Clause 4
Fraud Bill [Lords]
11:00 am

Dominic Grieve (Shadow Attorney General & Shadow Spokesman On Community Cohesion, Law Officers (Assist the Home Affairs Team); Beaconsfield, Conservative)
As I indicated to the Solicitor-General earlier, the clause has caused me and, I suspect, some of my hon. Friends and others in the House, a little more trouble than previous clauses. I should make it clear to the hon. and learned Gentleman that the problem does not lie in the principle behind the clause: it is generally agreed that if a person is in a position of trust he owes a duty to the person who has entrusted his or her affairs to him not to abuse that position. That includes not abusing the position
“to make a gain for himself or another, or...to cause loss to another or to expose another to a risk of loss.”
That is a well established principle. Barristers, solicitors, accountants know well the underlying principles behind it, and if people have been abused, civil remedies lie against those who have abused their position in that way. Translating that into the criminal law is, on the face of it, perfectly reasonable.
The greater problem comes in defining who is in a position in which he is
“expected to safeguard, or not to act against, the financial interests of another person”.
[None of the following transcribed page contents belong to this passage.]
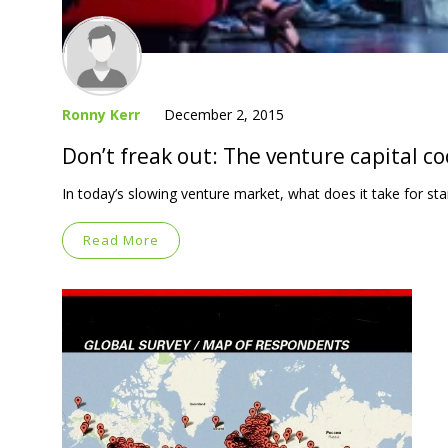
Ronny Kerr
December 2, 2015
Don’t freak out: The venture capital c
In today’s slowing venture market, what does it take for st
Read More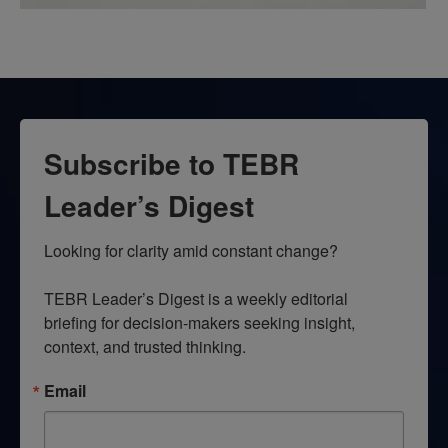
Subscribe to TEBR
Leader’s Digest
Looking for clarity amid constant change?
Who are we talking about? Historically, we have, I think, been talking about people who, in the old-fashioned parlance—that is the nature of the amendment that I tabled—are “under a fiduciary duty” to another person to act in their best interests. The Government have chosen—the Solicitor-General made that clear on Second Reading—quite deliberately to move away from that description to one that, on the face of it, is much looser. Such a person is defined as one who
“occupies a position in which he is expected to safeguard, or not to act against, the financial interests of another person”.
Who is to make the judgment on who occupies a position in which they are
“expected to safeguard, or not to act against, the financial interests of another person”?
The law should, as far as is possible, contain a degree of certainty. The way in which clause 4 is worded gives me cause for concern, because it is by no means clear to me who is the person referred to in clause 4(1)(a). If it is an accountant or a solicitor, it presents no problem. I suppose that if we were to move and say somebody who has been entrusted with the affairs of a near relative by a power of attorney or a continuing power of attorney, we would not think there was any difficulty, either. But what happens in those myriad informal relationships that arise and on which human relations depend? Where is the dividing line to be drawn in respect of a person occupying a position in which he is expected to safeguard another’s interests?
There is no list. It is not as if Parliament is being asked to be prescriptive. There is an underlying suggestion that the definition will be left to develop on a case-by-case basis and will gradually be evolved over time by the courts and, presumably, by juries in their verdicts and by judges on submissions. I am slightly anxious about that. It ought to be possible for us to define things more tightly.
My amendment would insert the notion of fiduciary duty, which is well understood, but I should like to make it clear to the Solicitor-General that it is in the nature a probing amendment to provoke debate. I appreciate that there may be other ways to approach the matter.